I am currently using miRDeep2 to identify miRNAs in a non-model organism (a butterfly). After running mapper.pl to map the small RNA reads to the genome, I used miRDeep2.pl to predict novel miRNAs of the species. Here are some of my questions:
I have 8 samples with 2 conditions (4 replicates for each condition). Do I have to run miRDeep2.pl for each sample individually and select the common miRNAs as the novel miRNAs?
There are no previously reported mature miRNAs or hairpins in miRBase for my species. When I set them as 'none' and include the mature sequence of the related species (all Lepidoptera + drosophila), the outputs are all classified as 'novel'. But in this case, I can't figure out how many of them are conserved (or share homology) in other species. Then I tried to include all metazoa miRNAs&hairpins or all Lepidoptera miRNAs&hairpins as the 'reference miRNAs&hairpins' of my species (of course they are not). I got different numbers of predicted miRNAs and known miRNAs in each case (mapped to either metazoa or Lepidoptera)...
What are the criteria to select true-positive miRNAs from all predicted miRNAs? Based on my understanding I should choose those with significant randfold p-value (labeled as 'yes') and those with high miRDeep2 score. It says that the range of miRDeep2 score is from -10 to 10, but I got many extremely high scores up to 1.8e+6...Why is that...Also, there are miRNAs with very high miRDeep2 scores and read counts, but the randfold p-values are not significant. Do I consider them as true positive as well?

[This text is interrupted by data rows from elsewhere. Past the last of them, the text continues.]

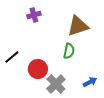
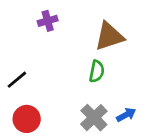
red circle: (38, 69) -> (27, 119), moved
gray cross: (56, 84) -> (94, 118), moved

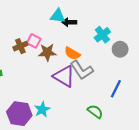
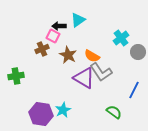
cyan triangle: (58, 16) -> (78, 20), turned -42
black arrow: (69, 22) -> (59, 26), moved
pink square: (34, 41) -> (53, 36), moved
brown star: (47, 52) -> (68, 55), turned 30

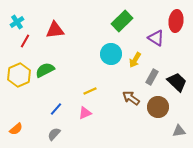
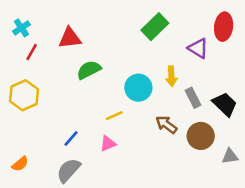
cyan circle: (111, 54) -> (138, 88), moved
yellow arrow: (135, 60) -> (171, 76), turned -35
green semicircle: (45, 70) -> (89, 70), moved
gray rectangle: (152, 77) -> (193, 98), turned -56
gray triangle: (179, 131) -> (230, 156), moved
gray semicircle: (54, 134) -> (68, 170), size x1.5

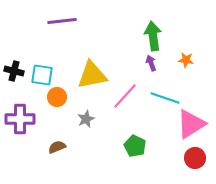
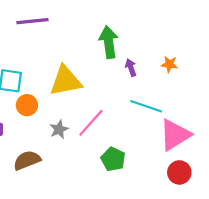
green arrow: (153, 36) -> (109, 42), moved
pink line: (125, 96) -> (91, 123), moved
brown semicircle: (57, 147) -> (27, 160), size x1.4

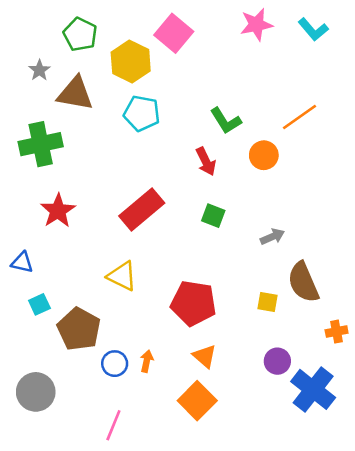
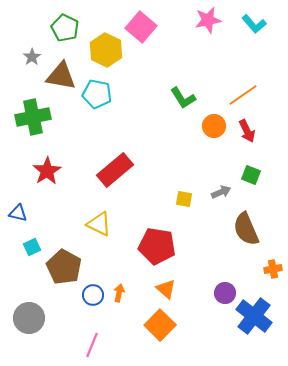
cyan pentagon: (142, 113) -> (97, 94), moved
red arrow: (206, 161) -> (247, 131), moved
green square: (213, 216) -> (251, 175), moved
yellow square: (267, 302) -> (184, 199), moved

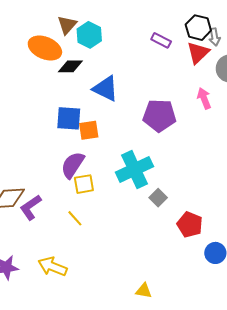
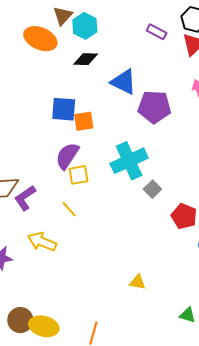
black diamond: (70, 66) -> (86, 59), moved
blue triangle: (106, 89) -> (124, 82), moved
yellow arrow: (53, 267) -> (42, 242), moved

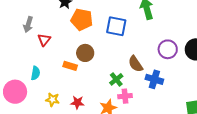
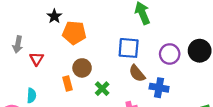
blue square: (116, 26) -> (129, 48), moved
orange rectangle: (70, 66) -> (68, 83), turned 64
green cross: (116, 79) -> (102, 89), moved

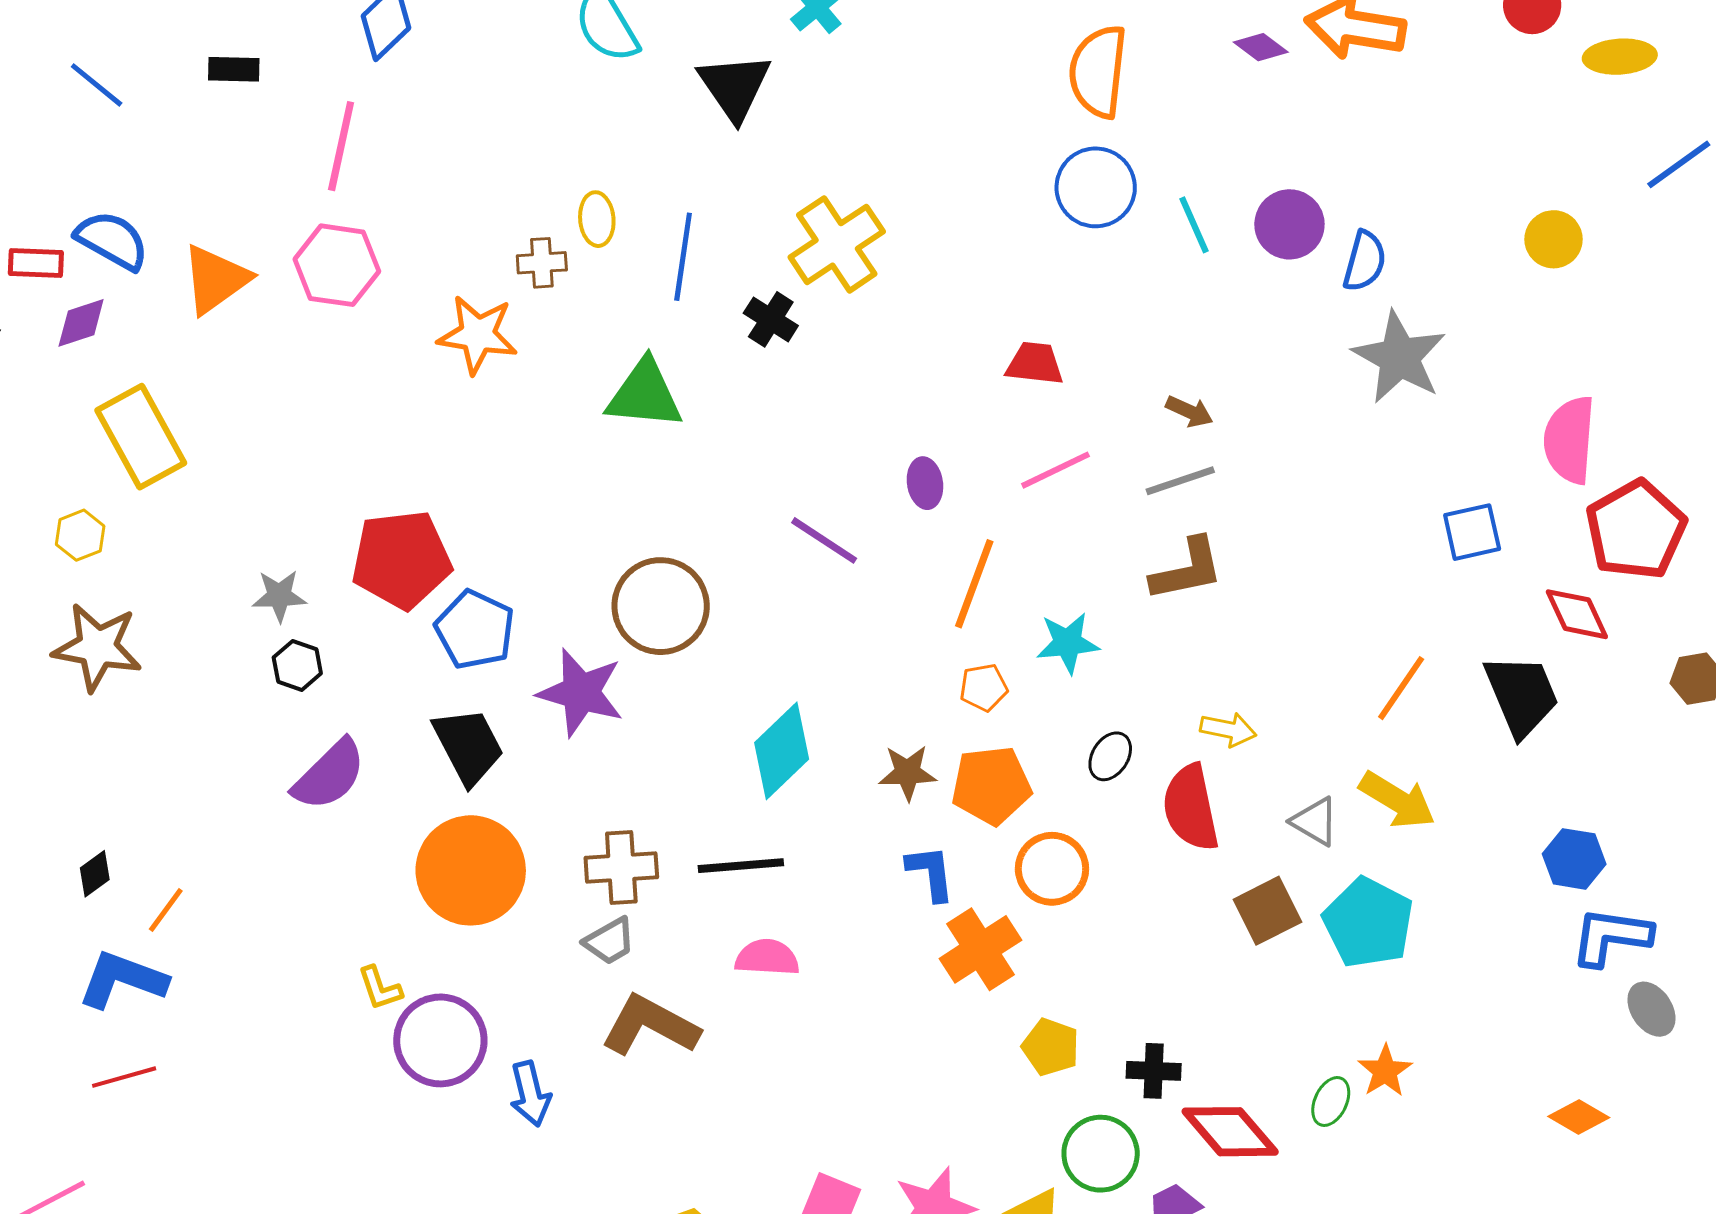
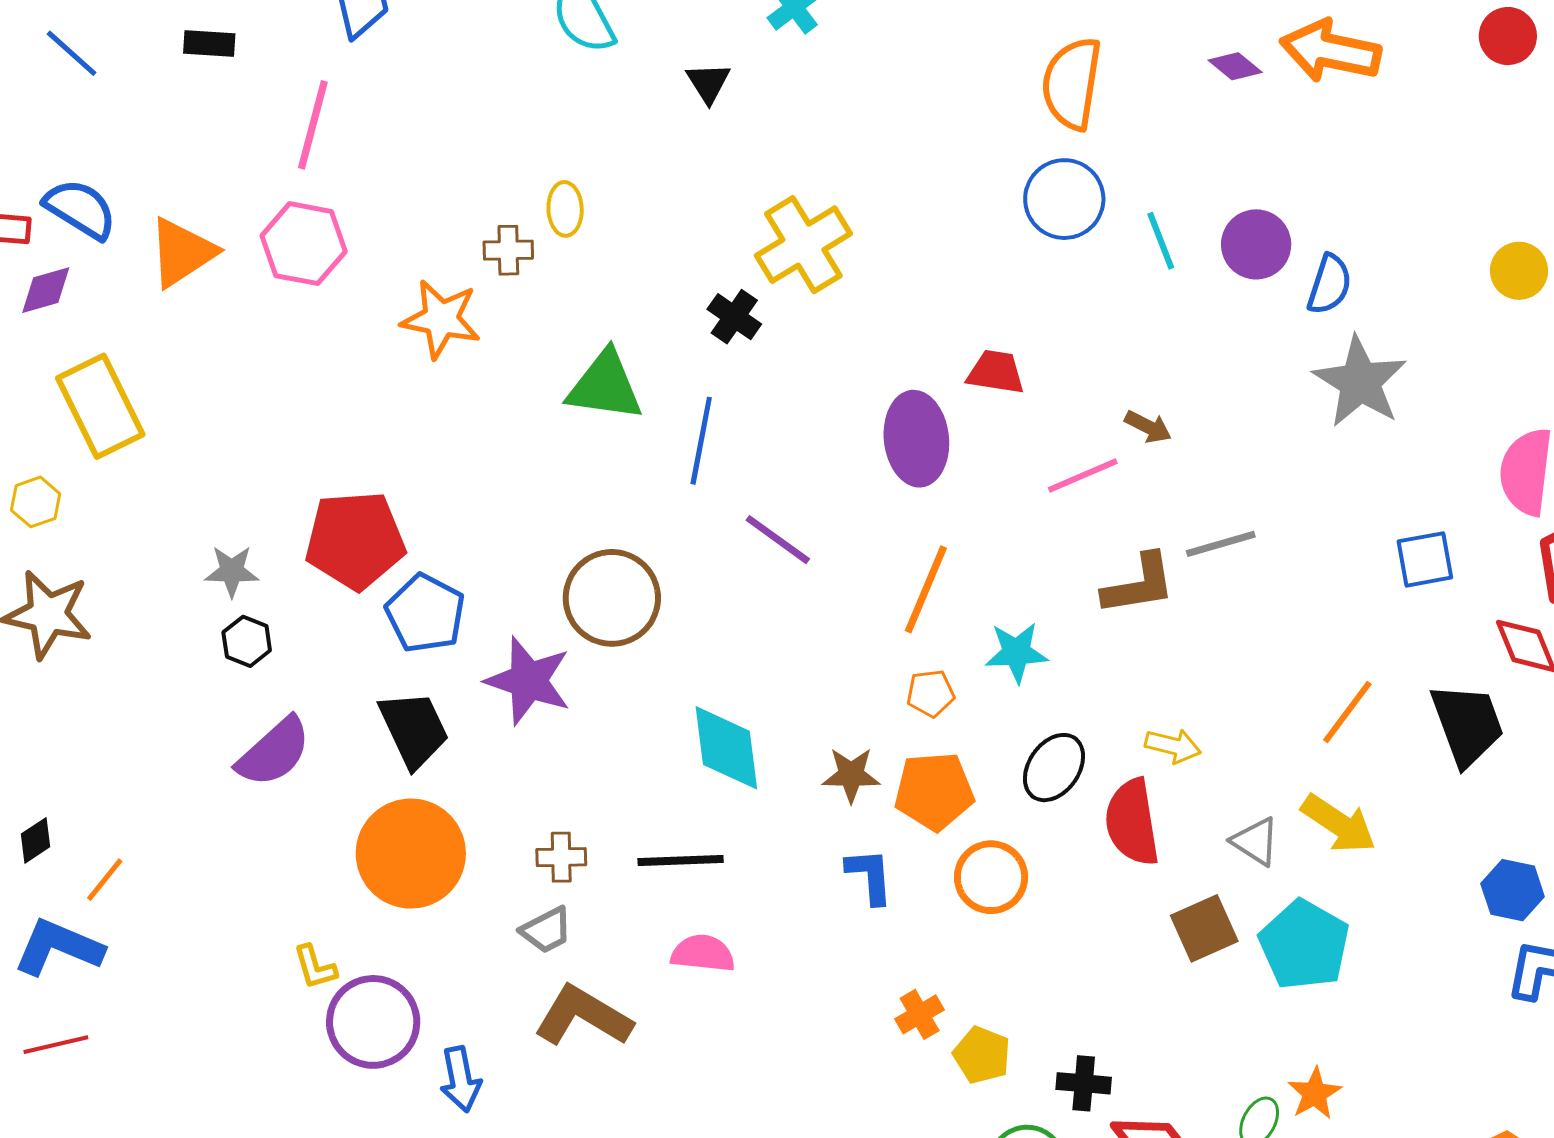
black triangle: (735, 87) -> (708, 83), size x0.6
blue line: (683, 257) -> (701, 441), moved
pink line: (1055, 470) -> (1083, 475), moved
gray line: (1180, 481) -> (1221, 544), moved
purple ellipse: (925, 483) -> (916, 439), moved, size x1.8
cyan diamond: (782, 751) -> (726, 748), turned -56
black ellipse: (1110, 756) -> (1054, 768), size x1.4
brown cross: (621, 868) -> (561, 857), size x0.7
orange cross: (981, 949) -> (920, 1014), moved, size x0.6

How to deal with precursors showing substantial sequence redundancy? There are many identical miRNA loci from different chromosomal locations. Since I will do differential expression analysis of mature sequences, I need to exclude the extra loci in the downstream analysis. Which one of those loci should I choose as the representative? Do I have to manually look for the redundant loci and modify them?
I am working on similar project on a non-model organism and found some other guys working on non-model organism just used the whole miRNA sets to do the research. Maybe we could discuss it here.
Here is the paper about what I have said, Article Identification and Expression Profiling of MicroRNAs in the ...
Hi Yuelong Chen , I feel that the whole miRNA method you mentioned here is not quite reliable since it is possible that the small RNA sequences mapped to the known miRNAs are not true miRNA candidates. For instance, no corresponding hairpin structures can be found in the genome, no star sequence can be found in the sequencing data, etc. I have successfully predicted miRNAs in my species following the valuable suggestions from the first author of the paper that introduced the miRDeep2. You may also try it, or an alternative, miRCat2.